What you will do — When the string "plots" is part of a line below, that line should be copied.

Supplied records —
──────

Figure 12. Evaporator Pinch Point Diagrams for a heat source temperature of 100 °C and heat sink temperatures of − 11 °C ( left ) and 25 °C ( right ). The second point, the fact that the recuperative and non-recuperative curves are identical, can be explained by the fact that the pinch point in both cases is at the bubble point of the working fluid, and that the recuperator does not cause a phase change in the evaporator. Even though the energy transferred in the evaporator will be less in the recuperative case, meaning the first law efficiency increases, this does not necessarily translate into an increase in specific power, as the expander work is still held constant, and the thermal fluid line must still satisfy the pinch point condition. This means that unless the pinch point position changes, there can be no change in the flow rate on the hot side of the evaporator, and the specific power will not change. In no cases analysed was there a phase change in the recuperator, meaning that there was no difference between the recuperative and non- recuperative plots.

──────

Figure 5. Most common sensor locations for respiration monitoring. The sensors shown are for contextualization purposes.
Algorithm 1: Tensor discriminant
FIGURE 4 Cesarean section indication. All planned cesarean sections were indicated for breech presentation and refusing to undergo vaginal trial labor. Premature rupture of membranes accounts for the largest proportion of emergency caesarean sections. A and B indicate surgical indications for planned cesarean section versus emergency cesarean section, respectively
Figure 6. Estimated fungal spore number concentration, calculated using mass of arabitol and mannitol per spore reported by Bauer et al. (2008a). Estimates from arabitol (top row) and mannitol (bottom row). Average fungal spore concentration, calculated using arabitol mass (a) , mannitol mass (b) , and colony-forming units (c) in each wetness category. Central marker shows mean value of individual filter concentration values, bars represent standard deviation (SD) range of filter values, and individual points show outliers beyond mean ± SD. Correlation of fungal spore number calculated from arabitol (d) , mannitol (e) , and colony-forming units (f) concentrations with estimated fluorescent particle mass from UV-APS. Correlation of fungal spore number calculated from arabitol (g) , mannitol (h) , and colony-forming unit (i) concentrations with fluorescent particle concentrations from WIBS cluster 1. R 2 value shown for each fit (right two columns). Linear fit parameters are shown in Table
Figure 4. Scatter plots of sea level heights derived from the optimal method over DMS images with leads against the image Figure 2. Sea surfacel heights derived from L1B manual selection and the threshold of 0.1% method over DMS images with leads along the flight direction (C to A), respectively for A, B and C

──────

Your solution —
Figure 12. Evaporator Pinch Point Diagrams for a heat source temperature of 100 °C and heat sink temperatures of − 11 °C ( left ) and 25 °C ( right ). The second point, the fact that the recuperative and non-recuperative curves are identical, can be explained by the fact that the pinch point in both cases is at the bubble point of the working fluid, and that the recuperator does not cause a phase change in the evaporator. Even though the energy transferred in the evaporator will be less in the recuperative case, meaning the first law efficiency increases, this does not necessarily translate into an increase in specific power, as the expander work is still held constant, and the thermal fluid line must still satisfy the pinch point condition. This means that unless the pinch point position changes, there can be no change in the flow rate on the hot side of the evaporator, and the specific power will not change. In no cases analysed was there a phase change in the recuperator, meaning that there was no difference between the recuperative and non- recuperative plots.
Figure 4. Scatter plots of sea level heights derived from the optimal method over DMS images with leads against the image Figure 2. Sea surfacel heights derived from L1B manual selection and the threshold of 0.1% method over DMS images with leads along the flight direction (C to A), respectively for A, B and C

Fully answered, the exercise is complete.